Isso é memória específica para aquela informação. Fazemos naturalmente, mas, na escola, é preciso entender que é algo complexo para as crianças, e alguma parcela de memorização bruta tem que ter. Existem várias estratégias para fazer isso, mas a literatura mostra a eficiência de se usar a prática da lembrança, distribuída ao longo do tempo.

Como isso funciona?

Por exemplo, se o professor ensinar aos alunos que Porto Alegre é a capital do Rio Grande do Sul, ele poderia perguntar, durante vários momentos da aula, qual é a capital do Rio Grande do Sul. E ao longo da semana, perguntas várias vezes. Esse é o aprendizado distribuído, e não em massa.

Mas há um erro que acontece com bastante frequência, sobretudo em universidades americanas. Quando chega a época de provas, os alunos estudam tudo o que aprenderam no semestre em apenas uma semana. Feito "doido". Esse é o aprendizado em massa, ele dura menos, pode ser muito bom para aquele momento, mas, depois de um ano, o aluno não lembra de nada. Quem estudou em um mês terá melhor memória e conhecimento depois de um ano do que quem estudou em massa.

Quais as consequências de não se aplicar testes no processo de aprendizagem? Excluir a prova é perigoso?

Não sei se houve alguma experiência bem documentada sobre isso. Temos que ter muito cuidado e procurar basear nossos procedimentos em pesquisas consolidadas. É muito perigoso fazer mudanças baseadas na intuição.
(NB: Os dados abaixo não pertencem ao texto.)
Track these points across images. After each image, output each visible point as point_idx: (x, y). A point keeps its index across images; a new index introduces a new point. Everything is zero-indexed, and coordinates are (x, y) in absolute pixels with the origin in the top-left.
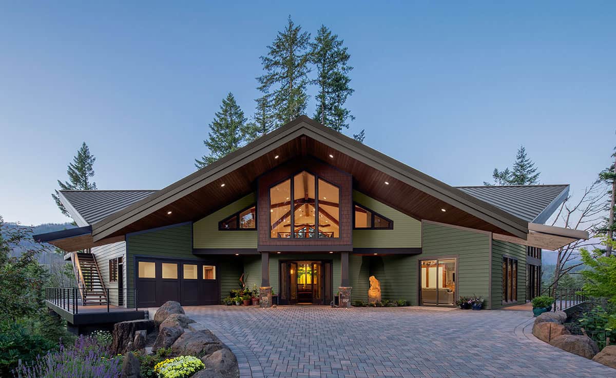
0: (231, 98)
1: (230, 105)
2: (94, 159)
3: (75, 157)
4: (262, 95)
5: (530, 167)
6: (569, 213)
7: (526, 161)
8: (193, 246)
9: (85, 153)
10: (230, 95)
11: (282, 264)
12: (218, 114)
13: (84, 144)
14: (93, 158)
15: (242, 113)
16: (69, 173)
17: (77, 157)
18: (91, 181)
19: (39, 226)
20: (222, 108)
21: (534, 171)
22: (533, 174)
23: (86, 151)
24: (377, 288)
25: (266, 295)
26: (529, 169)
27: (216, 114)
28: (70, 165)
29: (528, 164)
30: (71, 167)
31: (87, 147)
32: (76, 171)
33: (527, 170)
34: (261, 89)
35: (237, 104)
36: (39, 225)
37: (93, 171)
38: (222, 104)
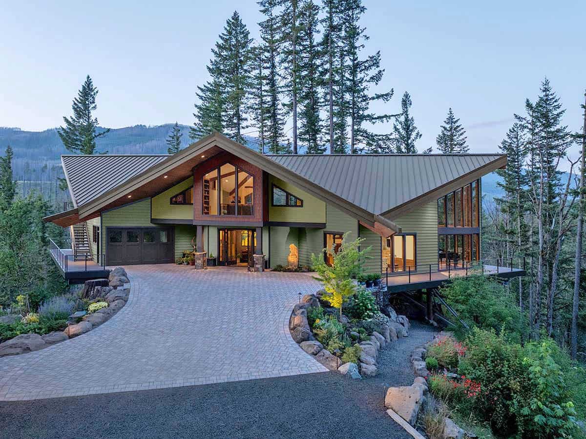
0: (236, 17)
1: (235, 24)
2: (97, 92)
3: (80, 91)
4: (265, 18)
5: (556, 101)
6: (572, 165)
7: (551, 95)
8: (151, 216)
9: (88, 87)
10: (235, 14)
11: (221, 232)
12: (221, 35)
13: (88, 77)
14: (96, 90)
15: (248, 33)
16: (74, 108)
17: (81, 91)
18: (93, 114)
19: (44, 132)
20: (226, 29)
21: (559, 108)
22: (559, 111)
23: (89, 84)
24: (295, 255)
25: (200, 259)
26: (555, 104)
27: (220, 36)
28: (74, 100)
29: (553, 98)
30: (76, 102)
31: (90, 79)
32: (80, 105)
33: (553, 105)
34: (264, 11)
35: (243, 23)
36: (45, 130)
37: (96, 105)
38: (226, 25)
As pessoas que querem excluir totalmente a prova não têm subsídio para dizer que é melhor de um jeito ou outro. Não têm base em evidência científica.
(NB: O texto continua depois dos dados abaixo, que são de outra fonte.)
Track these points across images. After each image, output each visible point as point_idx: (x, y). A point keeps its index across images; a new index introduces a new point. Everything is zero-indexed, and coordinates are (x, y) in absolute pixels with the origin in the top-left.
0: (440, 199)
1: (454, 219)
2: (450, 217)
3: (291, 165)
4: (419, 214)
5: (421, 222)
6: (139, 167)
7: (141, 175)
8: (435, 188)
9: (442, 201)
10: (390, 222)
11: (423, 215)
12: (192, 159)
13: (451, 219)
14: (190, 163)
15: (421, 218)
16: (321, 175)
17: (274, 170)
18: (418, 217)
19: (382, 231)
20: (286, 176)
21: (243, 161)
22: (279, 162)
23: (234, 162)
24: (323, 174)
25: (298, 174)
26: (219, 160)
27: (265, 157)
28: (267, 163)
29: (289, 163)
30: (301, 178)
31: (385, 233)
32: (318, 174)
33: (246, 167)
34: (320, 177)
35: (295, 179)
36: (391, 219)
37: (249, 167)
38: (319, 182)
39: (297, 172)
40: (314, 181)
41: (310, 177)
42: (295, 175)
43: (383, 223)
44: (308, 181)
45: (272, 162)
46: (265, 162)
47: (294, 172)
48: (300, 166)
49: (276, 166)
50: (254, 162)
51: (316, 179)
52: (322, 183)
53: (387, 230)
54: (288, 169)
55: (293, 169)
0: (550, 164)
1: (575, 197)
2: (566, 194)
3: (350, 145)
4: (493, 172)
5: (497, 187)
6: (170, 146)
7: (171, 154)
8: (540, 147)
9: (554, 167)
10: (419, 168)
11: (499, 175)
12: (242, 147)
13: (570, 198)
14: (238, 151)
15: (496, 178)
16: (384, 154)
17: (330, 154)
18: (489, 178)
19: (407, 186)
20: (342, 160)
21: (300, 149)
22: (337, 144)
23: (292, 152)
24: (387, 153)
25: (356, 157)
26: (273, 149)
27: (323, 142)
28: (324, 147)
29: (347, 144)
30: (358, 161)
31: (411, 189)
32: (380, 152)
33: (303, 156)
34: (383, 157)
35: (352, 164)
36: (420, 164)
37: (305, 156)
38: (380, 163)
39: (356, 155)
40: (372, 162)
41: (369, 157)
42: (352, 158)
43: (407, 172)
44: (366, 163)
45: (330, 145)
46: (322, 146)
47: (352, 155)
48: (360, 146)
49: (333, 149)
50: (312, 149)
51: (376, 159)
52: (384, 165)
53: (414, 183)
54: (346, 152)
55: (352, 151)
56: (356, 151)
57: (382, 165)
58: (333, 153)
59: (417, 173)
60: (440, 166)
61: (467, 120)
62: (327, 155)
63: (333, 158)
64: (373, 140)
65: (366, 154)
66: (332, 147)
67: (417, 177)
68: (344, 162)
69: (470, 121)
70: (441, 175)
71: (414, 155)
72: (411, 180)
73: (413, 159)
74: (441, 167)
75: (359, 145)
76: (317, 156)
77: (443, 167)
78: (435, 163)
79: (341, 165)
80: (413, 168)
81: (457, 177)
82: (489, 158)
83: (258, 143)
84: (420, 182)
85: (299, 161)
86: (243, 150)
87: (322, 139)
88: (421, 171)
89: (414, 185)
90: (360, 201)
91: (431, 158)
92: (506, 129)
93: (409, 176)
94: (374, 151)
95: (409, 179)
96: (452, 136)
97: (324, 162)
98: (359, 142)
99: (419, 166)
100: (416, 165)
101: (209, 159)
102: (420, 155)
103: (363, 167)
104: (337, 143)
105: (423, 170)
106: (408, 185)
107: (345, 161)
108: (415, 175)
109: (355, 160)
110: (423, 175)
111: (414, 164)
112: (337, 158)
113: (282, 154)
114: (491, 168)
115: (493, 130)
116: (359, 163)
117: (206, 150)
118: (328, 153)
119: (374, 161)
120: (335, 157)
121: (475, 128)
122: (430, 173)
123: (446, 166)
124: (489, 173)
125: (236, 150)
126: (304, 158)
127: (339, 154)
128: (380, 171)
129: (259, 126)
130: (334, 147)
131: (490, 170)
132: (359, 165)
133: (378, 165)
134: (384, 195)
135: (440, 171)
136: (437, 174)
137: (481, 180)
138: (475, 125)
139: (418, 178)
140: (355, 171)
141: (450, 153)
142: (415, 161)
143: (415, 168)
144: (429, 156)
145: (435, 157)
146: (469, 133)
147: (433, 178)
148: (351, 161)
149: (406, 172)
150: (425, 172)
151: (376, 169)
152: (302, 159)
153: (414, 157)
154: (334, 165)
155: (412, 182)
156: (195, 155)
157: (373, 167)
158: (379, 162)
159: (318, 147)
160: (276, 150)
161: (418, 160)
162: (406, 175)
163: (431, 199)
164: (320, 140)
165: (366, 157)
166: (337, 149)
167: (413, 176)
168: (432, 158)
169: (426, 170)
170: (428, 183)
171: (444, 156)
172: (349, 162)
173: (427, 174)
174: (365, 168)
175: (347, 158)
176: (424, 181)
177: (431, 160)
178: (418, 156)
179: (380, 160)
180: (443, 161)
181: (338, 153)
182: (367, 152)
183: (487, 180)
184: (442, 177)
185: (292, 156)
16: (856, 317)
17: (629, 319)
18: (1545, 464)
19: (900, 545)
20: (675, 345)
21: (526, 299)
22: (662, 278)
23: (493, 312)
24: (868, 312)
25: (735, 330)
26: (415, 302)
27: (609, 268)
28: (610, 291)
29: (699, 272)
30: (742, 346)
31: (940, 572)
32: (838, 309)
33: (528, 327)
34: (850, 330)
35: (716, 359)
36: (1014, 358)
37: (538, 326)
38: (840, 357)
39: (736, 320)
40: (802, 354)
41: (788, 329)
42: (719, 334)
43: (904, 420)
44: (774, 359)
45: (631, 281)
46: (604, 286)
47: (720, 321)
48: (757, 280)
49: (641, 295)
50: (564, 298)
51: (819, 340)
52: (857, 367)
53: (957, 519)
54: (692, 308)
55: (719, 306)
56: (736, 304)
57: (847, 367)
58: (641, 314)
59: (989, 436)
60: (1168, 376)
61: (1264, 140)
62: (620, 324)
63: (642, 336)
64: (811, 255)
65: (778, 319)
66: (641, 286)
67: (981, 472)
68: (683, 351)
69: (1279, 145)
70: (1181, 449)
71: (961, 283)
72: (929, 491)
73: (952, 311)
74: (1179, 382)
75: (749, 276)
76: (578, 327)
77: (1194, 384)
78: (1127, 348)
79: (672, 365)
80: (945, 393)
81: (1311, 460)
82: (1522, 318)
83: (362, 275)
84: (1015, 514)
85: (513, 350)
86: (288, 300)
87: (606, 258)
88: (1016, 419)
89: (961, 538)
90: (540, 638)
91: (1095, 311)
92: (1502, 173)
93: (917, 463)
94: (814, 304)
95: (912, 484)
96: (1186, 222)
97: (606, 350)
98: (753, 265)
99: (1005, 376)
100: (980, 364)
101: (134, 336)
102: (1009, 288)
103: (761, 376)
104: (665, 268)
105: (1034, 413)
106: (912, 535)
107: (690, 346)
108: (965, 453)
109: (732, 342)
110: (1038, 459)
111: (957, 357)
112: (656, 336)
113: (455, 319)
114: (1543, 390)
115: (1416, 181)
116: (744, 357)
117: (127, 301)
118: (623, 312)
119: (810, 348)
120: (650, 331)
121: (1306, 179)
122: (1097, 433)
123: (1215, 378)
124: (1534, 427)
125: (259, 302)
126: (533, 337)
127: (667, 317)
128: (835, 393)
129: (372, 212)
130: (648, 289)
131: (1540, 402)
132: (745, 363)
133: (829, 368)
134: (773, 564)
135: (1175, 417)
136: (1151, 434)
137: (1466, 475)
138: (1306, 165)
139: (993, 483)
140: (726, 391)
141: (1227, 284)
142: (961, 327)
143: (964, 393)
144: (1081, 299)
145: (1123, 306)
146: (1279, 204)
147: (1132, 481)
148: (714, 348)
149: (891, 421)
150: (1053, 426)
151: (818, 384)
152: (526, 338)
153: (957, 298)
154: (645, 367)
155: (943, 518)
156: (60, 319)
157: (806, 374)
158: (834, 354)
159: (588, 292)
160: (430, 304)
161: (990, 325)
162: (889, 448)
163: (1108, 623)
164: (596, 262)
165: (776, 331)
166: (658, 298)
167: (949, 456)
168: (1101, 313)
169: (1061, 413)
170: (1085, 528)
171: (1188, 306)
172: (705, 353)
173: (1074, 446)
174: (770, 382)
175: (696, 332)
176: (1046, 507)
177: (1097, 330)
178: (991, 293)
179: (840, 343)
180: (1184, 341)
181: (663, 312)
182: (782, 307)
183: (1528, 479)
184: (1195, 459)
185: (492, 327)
Há décadas, a prova tem sido usada na nossa sociedade, e as pessoas tem aprendido. No mundo todo. Mudar todo um sistema, todo uma geração, pode, até mesmo, comprometer pessoas.
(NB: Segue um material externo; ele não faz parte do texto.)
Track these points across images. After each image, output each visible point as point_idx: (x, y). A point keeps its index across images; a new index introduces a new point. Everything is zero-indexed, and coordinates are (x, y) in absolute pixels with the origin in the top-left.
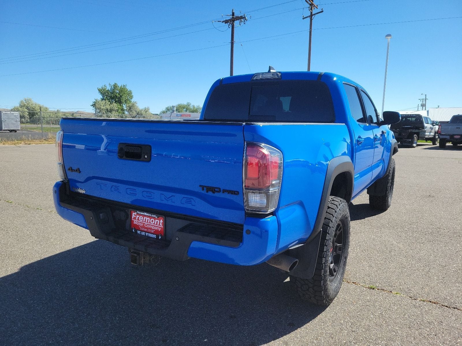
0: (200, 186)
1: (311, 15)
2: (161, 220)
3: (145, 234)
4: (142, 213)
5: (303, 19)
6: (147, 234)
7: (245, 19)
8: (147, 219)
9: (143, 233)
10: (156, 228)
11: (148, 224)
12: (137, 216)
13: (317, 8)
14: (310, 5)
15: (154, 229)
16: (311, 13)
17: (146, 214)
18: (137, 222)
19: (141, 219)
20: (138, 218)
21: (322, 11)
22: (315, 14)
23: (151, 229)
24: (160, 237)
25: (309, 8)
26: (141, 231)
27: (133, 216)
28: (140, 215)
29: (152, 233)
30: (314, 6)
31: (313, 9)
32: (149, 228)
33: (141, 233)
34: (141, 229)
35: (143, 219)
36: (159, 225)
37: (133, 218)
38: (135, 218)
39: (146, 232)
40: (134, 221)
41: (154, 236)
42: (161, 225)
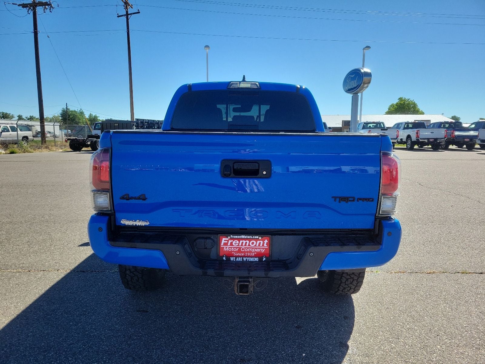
0: (333, 197)
1: (127, 15)
2: (266, 240)
3: (243, 259)
4: (236, 237)
5: (118, 17)
6: (245, 259)
7: (51, 7)
8: (244, 242)
9: (240, 259)
10: (258, 250)
11: (245, 248)
12: (230, 241)
13: (132, 8)
14: (125, 3)
15: (256, 252)
16: (127, 12)
17: (243, 237)
18: (229, 248)
19: (235, 244)
20: (232, 243)
21: (139, 13)
22: (131, 14)
23: (251, 252)
24: (264, 259)
25: (124, 6)
26: (236, 257)
27: (223, 242)
28: (234, 239)
29: (252, 257)
30: (129, 5)
31: (128, 8)
32: (247, 252)
33: (236, 259)
34: (235, 254)
35: (239, 244)
36: (263, 245)
37: (222, 244)
38: (225, 244)
39: (243, 257)
40: (225, 248)
41: (256, 259)
42: (265, 245)
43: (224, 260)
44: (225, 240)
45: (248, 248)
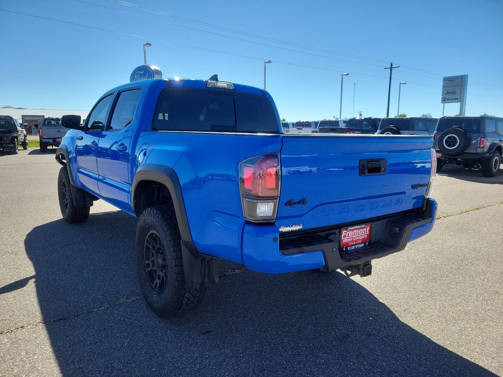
2: (368, 227)
3: (355, 247)
4: (352, 228)
8: (356, 231)
9: (353, 248)
10: (363, 237)
12: (348, 233)
15: (362, 239)
17: (356, 227)
18: (347, 239)
19: (351, 234)
23: (359, 240)
24: (367, 243)
26: (351, 246)
27: (343, 234)
28: (350, 230)
29: (360, 244)
32: (357, 240)
33: (351, 248)
34: (351, 243)
35: (353, 233)
36: (366, 232)
37: (342, 237)
38: (345, 236)
39: (355, 245)
40: (344, 240)
41: (363, 245)
42: (368, 232)
43: (344, 251)
44: (345, 233)
45: (358, 237)
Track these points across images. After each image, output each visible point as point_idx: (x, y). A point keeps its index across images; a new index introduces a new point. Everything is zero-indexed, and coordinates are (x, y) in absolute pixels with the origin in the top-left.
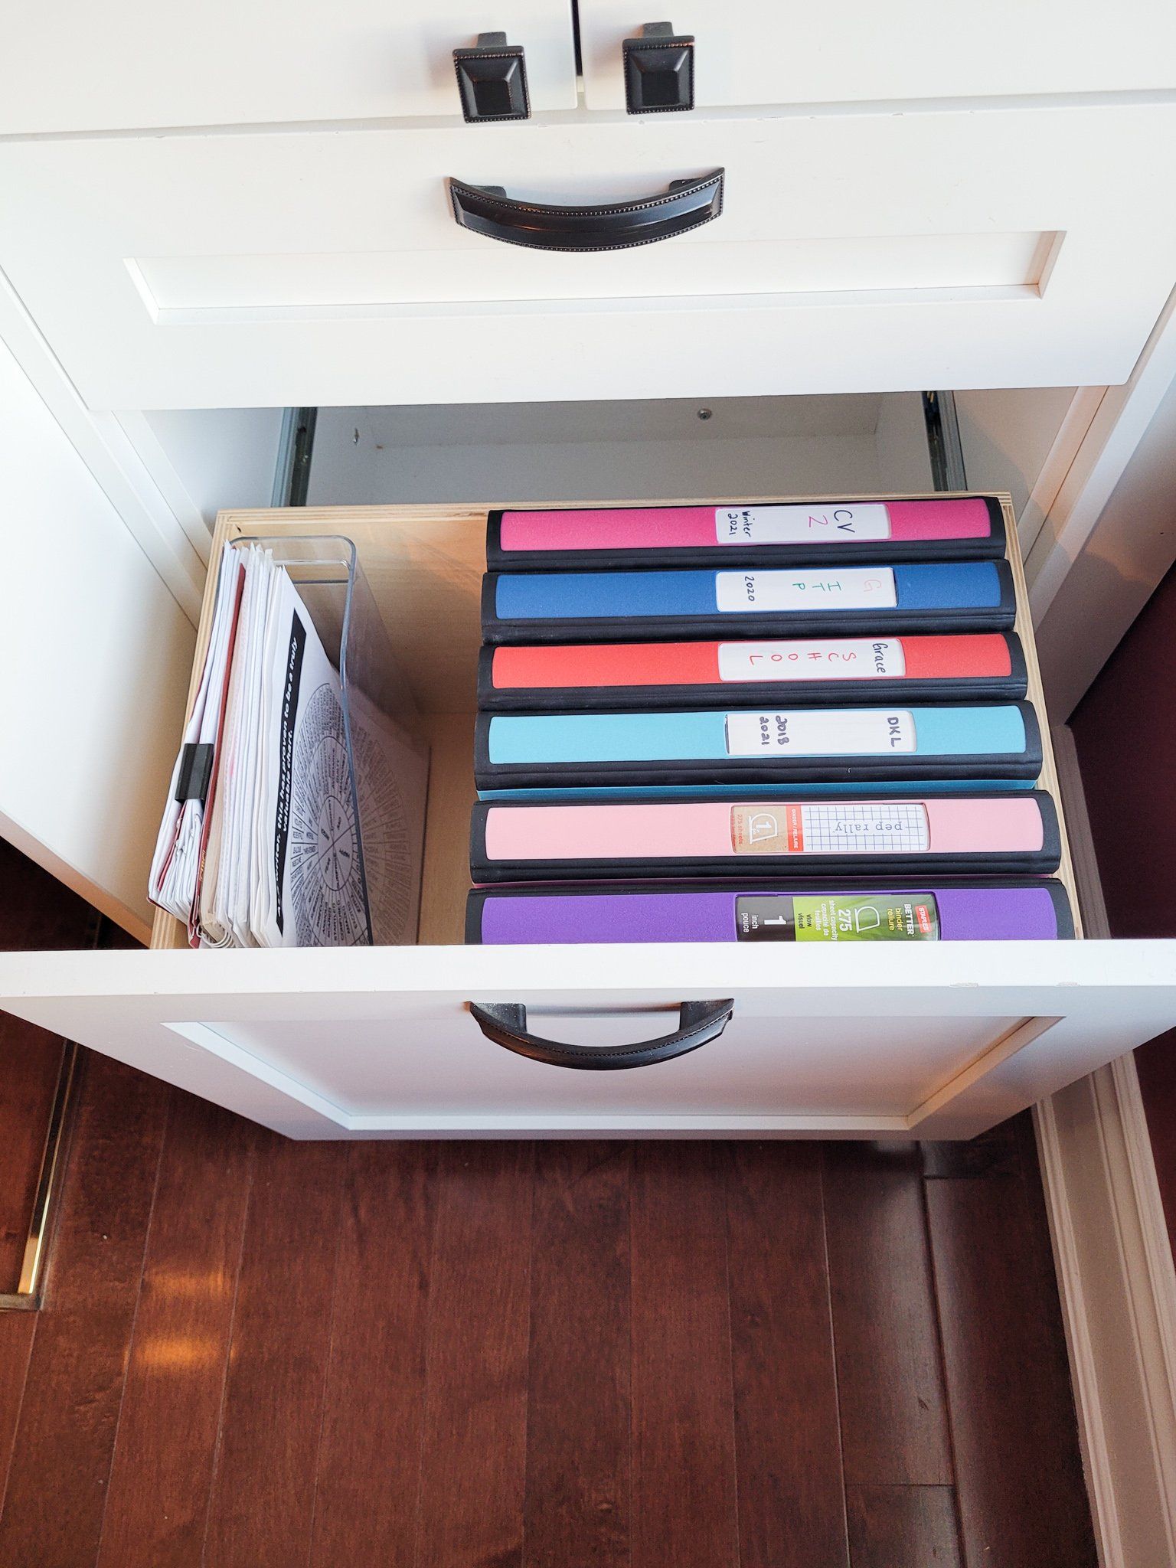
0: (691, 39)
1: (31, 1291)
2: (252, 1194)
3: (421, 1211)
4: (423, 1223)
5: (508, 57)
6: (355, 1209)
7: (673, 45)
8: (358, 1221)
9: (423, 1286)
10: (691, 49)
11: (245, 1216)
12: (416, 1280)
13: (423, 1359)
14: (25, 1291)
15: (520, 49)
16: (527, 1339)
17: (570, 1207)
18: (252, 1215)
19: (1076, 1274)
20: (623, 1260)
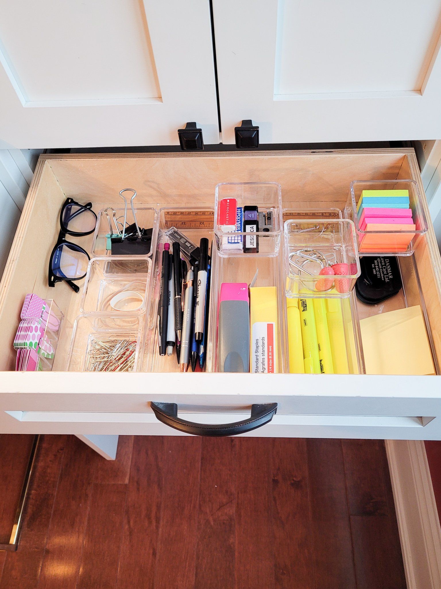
0: (258, 127)
1: (14, 543)
2: (89, 514)
3: (154, 523)
4: (155, 528)
5: (196, 132)
6: (129, 522)
7: (252, 129)
8: (130, 527)
9: (154, 554)
10: (258, 131)
11: (86, 523)
12: (151, 551)
13: (153, 584)
14: (12, 543)
15: (201, 130)
16: (194, 578)
17: (212, 523)
18: (88, 523)
19: (410, 557)
20: (232, 546)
Há uma expectativa muito alta de que o professor, sem prova, vai conseguir motivar o aluno, e alguns certamente vão, mas eu duvido que seja a maioria. A gente sabe das dificuldades dos nossos professores, de formação, salário baixíssimo, de estrutura escolar terrível, não ter equipamentos, laboratórios. Como é possível motivar nessa situação?

E se não há avaliação, como medir os resultados? Os alunos vão chegar na universidade e vão ter provas, não vão se formar sem provas. Não consigo imaginar um curso de Odontologia no qual o aluno se forme sem passar por provas. Isso serve para todos os cursos.